Engagé politiquement mais aussi engagé dans son art, participant activement à la restauration et la préservation du patrimoine cinématographique national, Mike de Leon méritait bien qu’un distributeur / éditeur français se penche enfin véritablement sur son œuvre. Si les connaisseurs regretteront l’absence du téléfilm Bilanggo sa dilim (2022) et surtout de Croisements (1984), portrait d’une nonne devenue malgré elle symbole de la révolution, ce coffret « Portrait d’un cinéaste philippin » proposant en sus les courts métrages survivants du bonhomme, n’est pas loin de l’intégrale. Un évènement cinéphile dans tous les cas.
Image
Première mondiale pour ces nouvelles copies des films de Mike de Leon, toutes dûment et solidement restaurées aux philippines par la propre fondation du réalisateur. Travail plutôt aisé pour les deux derniers Héros du Tiers-Monde et Citizen Jake qui affichent assez naturellement des masters 4K pointus et limpides. Choses un peu plus ardues pour les six autres qui, comme beaucoup de productions locales, n’avaient pas connu des conditions d’archivage optimales. Comme l’expliquent les cartons informatifs disposés avant le lancement des films, ces derniers étaient souvent marqués par le fameux Vinegar Syndrome (sorte de tache d’huiles qui décolore la pellicule), de nombreuses griffures, taches et autres rides profondes des années. A partir de nouveaux scans des négatifs et l’insertion d’autres sources positives 35 mm pour les segments trop abimés, les techniciens ont réussi à littéralement sauver les films et leur redonner une belle plastique. Les couleurs sont ravivés, le piqué bien marqué, les cadres incroyablement propres, avec certes quelques zones un peu floues parfois ou un grain moins stable, mais l’ensemble reste assez remarquable.
Son
Et les bandes sonores n’étaient bien entendu pas beaucoup plus fringantes et là aussi la restauration est d’autant plus appréciable. Forcément quelques petites perditions (légers chuintements ou saturations) se font encore entendre parfois sur les productions les plus datées, mais cela reste tout de même assez discret avec des DTS HD Master Audio mono ou stéréo bien nets et plutôt équilibrés, et un DTS HD Master Audio 5.1 évidements assez fluides et relativement dynamique pour l’ultime Citizen Jake.
Interactivité
Nouveau coffret portrait pour Carlotta avec un modèle à fourreau cartonné bien épais et solide et digipack sobre à l’intérieur. Rien à redire de ce côté-là, ni d’ailleurs en ce qui concerne l’épais livret rédigé par le critique Charles Tesson (Les Cahiers du cinéma, La 7ème Obsession) qui retrace un petit historique bienvenu du cinéma philippin avant de s’attarder comme il se doit sur la carrière et les thématiques fortes du cinéma de De Leon, sans oublier de se plier à l’exercice de présentation de chaque film.

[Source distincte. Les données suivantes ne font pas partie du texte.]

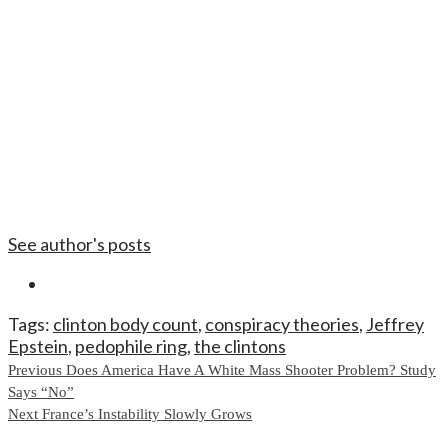
See author's posts
Tags:
clinton body count
,
conspiracy theories
,
Jeffrey
Epstein
,
pedophile ring
,
the clintons
Continue
Previous
Does America Have A White Mass Shooter Problem? Study
Says “No”
Reading
Next
France’s Instability Slowly Grows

Répartis sur cinq Bluray, les films sont aussi accompagnés de nombreux suppléments qui viennent étoffer encore cette sensation constante de découverte totale d’un cinéaste et d’un cinéma. Trois making of maison complètent ainsi les visionnages de Itim, C’était un rêve et Kakabakaba Ka Ba ? avec à chaque fois un ton et des approches assez décalées, tandis que les courts métrages pamphlétaires Signos (1983), Kangkungan (2019) et Never Again (2022) attestent d’une conscience politique toujours aussi bouillonnante. Réalisé au sein du film collectif Southern Winds sorti en 1992, Aliwan Paradise est pour le coup l’un des essais les plus réussi de son auteur, entre esthétique documentaire et farce tragique, transformant la simple évocation des nouveaux divertissements à la mode, le film montre la fascination de la population pour la pauvreté et le malheur des autres.
Enfin, le coffret contient ni plus ni moins qu’un long métrage complet en supplément : Portrait de l’artiste en Philippin, produit en 1965 par Manuel de Leon, père de, au sein des grands studios de l’époque. Un grand mélodrame en noir et blanc signé Lamberto V. Avellana qui va par ses ambitions esthétique et thématiques, sa manière d’aborder l’identité du pays sous couvert d’une œuvre grand public, marquer durablement tout une génération d’artistes dont Mike De Leon. Après un prix du Meilleur coffret 2022 attribué par le Syndicat Français de la Critique de Cinéma pour son travail sur Kinuyo Tanaka, Carlotta Films a ici toutes les armes pour faire un doublé en 2023.
Liste des bonus
Un livret rédigé par Charles Tesson (80 pages), Long métrage : « Portrait de l’artiste en Philippin » de Lamberto V. Avellana, produit par Manuel De Leon (« A Portrait of the Artist as Filipino », 1965, 1.37, N&B, 111’), « Signos » de Mike De Leon (1983, Couleurs et N&B, 38’), « Aliwan Paradise » (segment du film collectif « Southern Winds », 1992, Couleurs, 29’), « Kangkungan » (2019, Couleurs et N&B, 5’), « Never Again » (2022, Couleurs et N&B, 2’), Making of de Itim (20’), C’était un rêve (23’) et Kakabakaba ka ba? (14’).